The track's R&B chart impact was muted, peaking at #14, although in time it came to be regarded as a "soft soul" classic. Billboard ranked the record as the No. 21 song of 1970.

==Song information==
The Five Stairsteps' only pop Top 40 hit, "O-o-h Child" would be the group's last R&B top 40 hit (they had several top 40 R&B hits in the 1960s) until 1976's "From Us to You". Included on the band's Stairsteps album from 1970, it has become the Stairsteps' signature song and has inspired more than twenty covers since its release. The song featured various members, including lone female member and eldest sister Alohe, brothers Keni, Dennis, James, lead singer Clarence Burke Jr. singing in various parts of the song.

The lyrics tell the listener that "things are gonna get easier" in times of strife. The song's uplifting message helped it to become popular among pop and rhythm and blues audiences when it was released.

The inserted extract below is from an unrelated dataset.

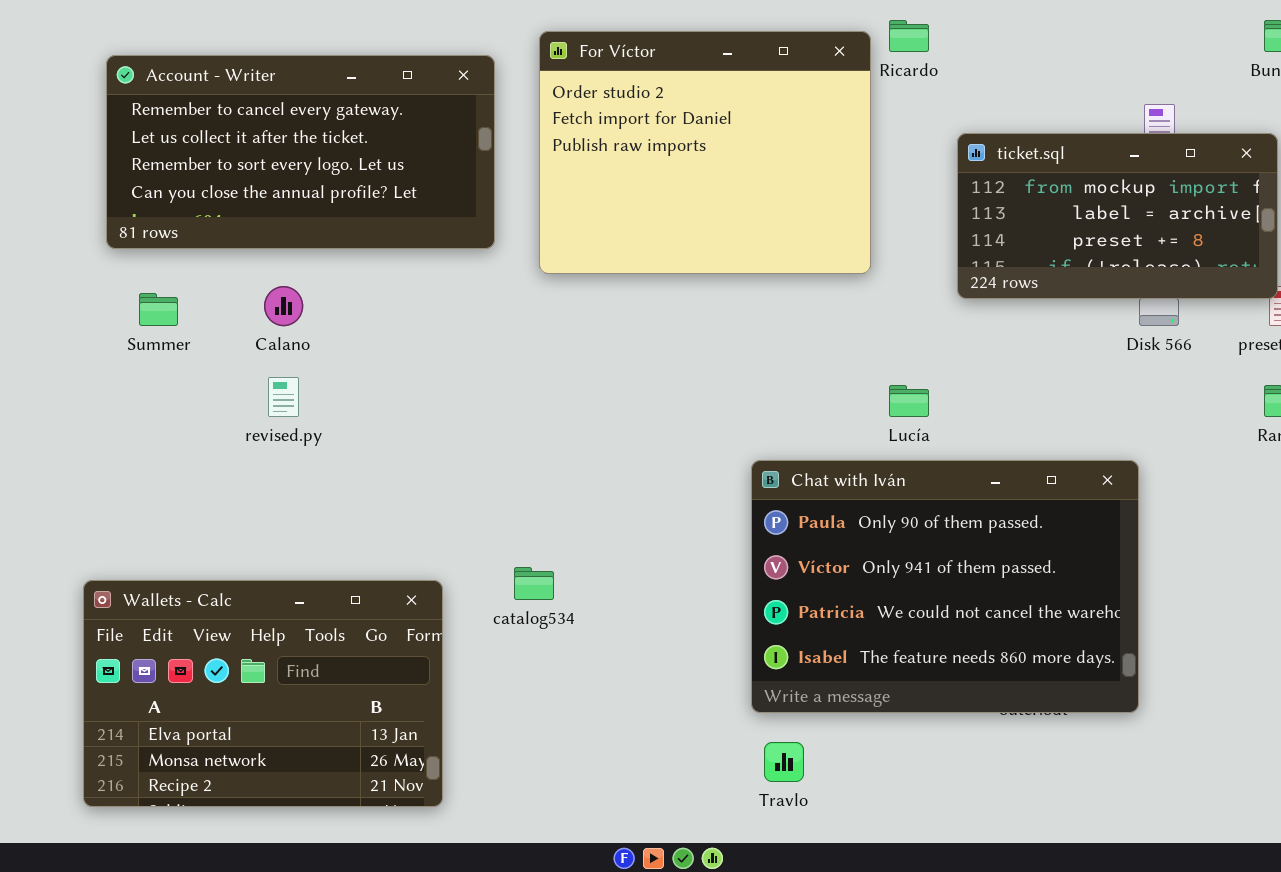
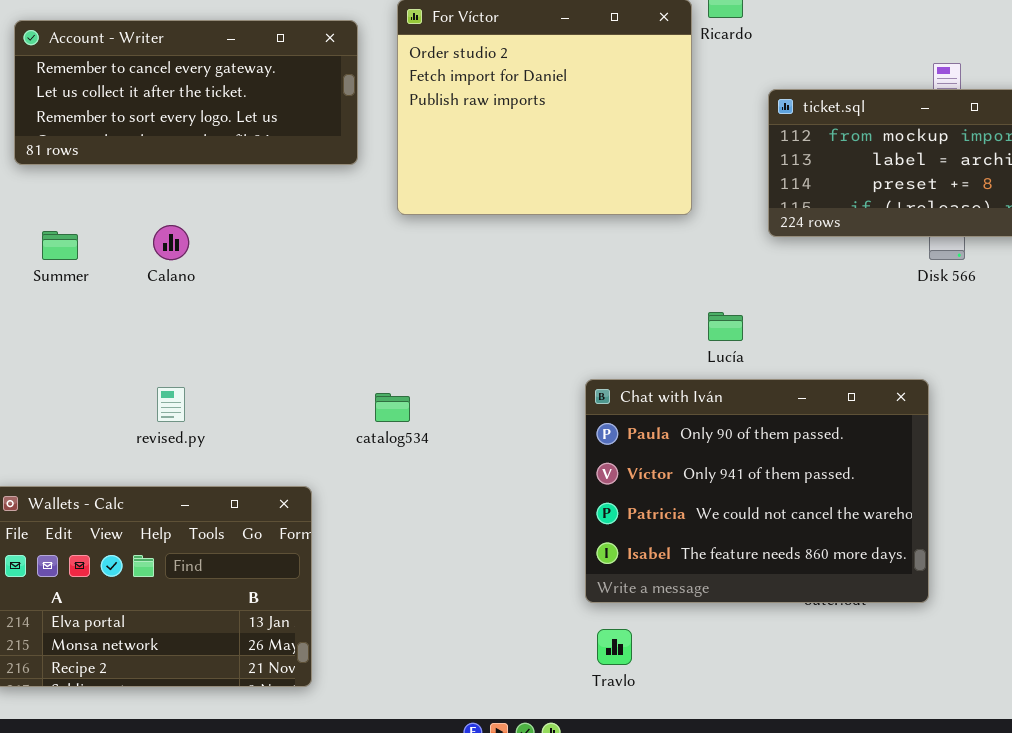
Account - Writer: [106,55,495,249] -> [14,20,358,165], resized
revised.py: [268,377,299,417] -> [157,387,185,422], moved
catalog534: [514,567,554,600] -> [375,393,410,422], moved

The song is ranked #402 on the Rolling Stone magazine's list of The 500 Greatest Songs of All Time.

==Critical reception==
AllMusic review by Joe Viglione: "Producer Stan Vincent's Top Ten hit for the Stairsteps, "O-o-h Child," was one of those bright, memorable, sterling songs which, as with Alive 'N Kickin's "Tighter, Tighter," made the summer of 1970 so memorable."

==Charts==

===Weekly charts===

| Chart (1970–1971) | Peak position |
|---|---|
| Canada RPM Top Singles | 3 |
| U.S. Billboard Hot 100 | 8 |
| U.S. Billboard R&B | 14 |
| U.S. Cash Box Top 100 | 4 |

===Year-end charts===

| Chart (1970) | Rank |
|---|---|
| Canada | 57 |
| U.S. Billboard Hot 100 | 21 |
| U.S. Cash Box | 40 |

==Certifications==

| Region | Certification | Certified units/sales |
| United Kingdom (BPI) | Silver | 200,000^{‡} |
| United States (RIAA) | Gold | 1,000,000^{^} |
^{^} Shipments figures based on certification alone. ^{‡} Sales+streaming figures based on certification alone.

==Cover versions==
In 2005, American pop rock duo Daryl Hall & John Oates released a cover version, as a single from their album Our Kind of Soul.

In 2017, American singer-songwriter Lisa Loeb recorded a cover for her album Lullaby Girl.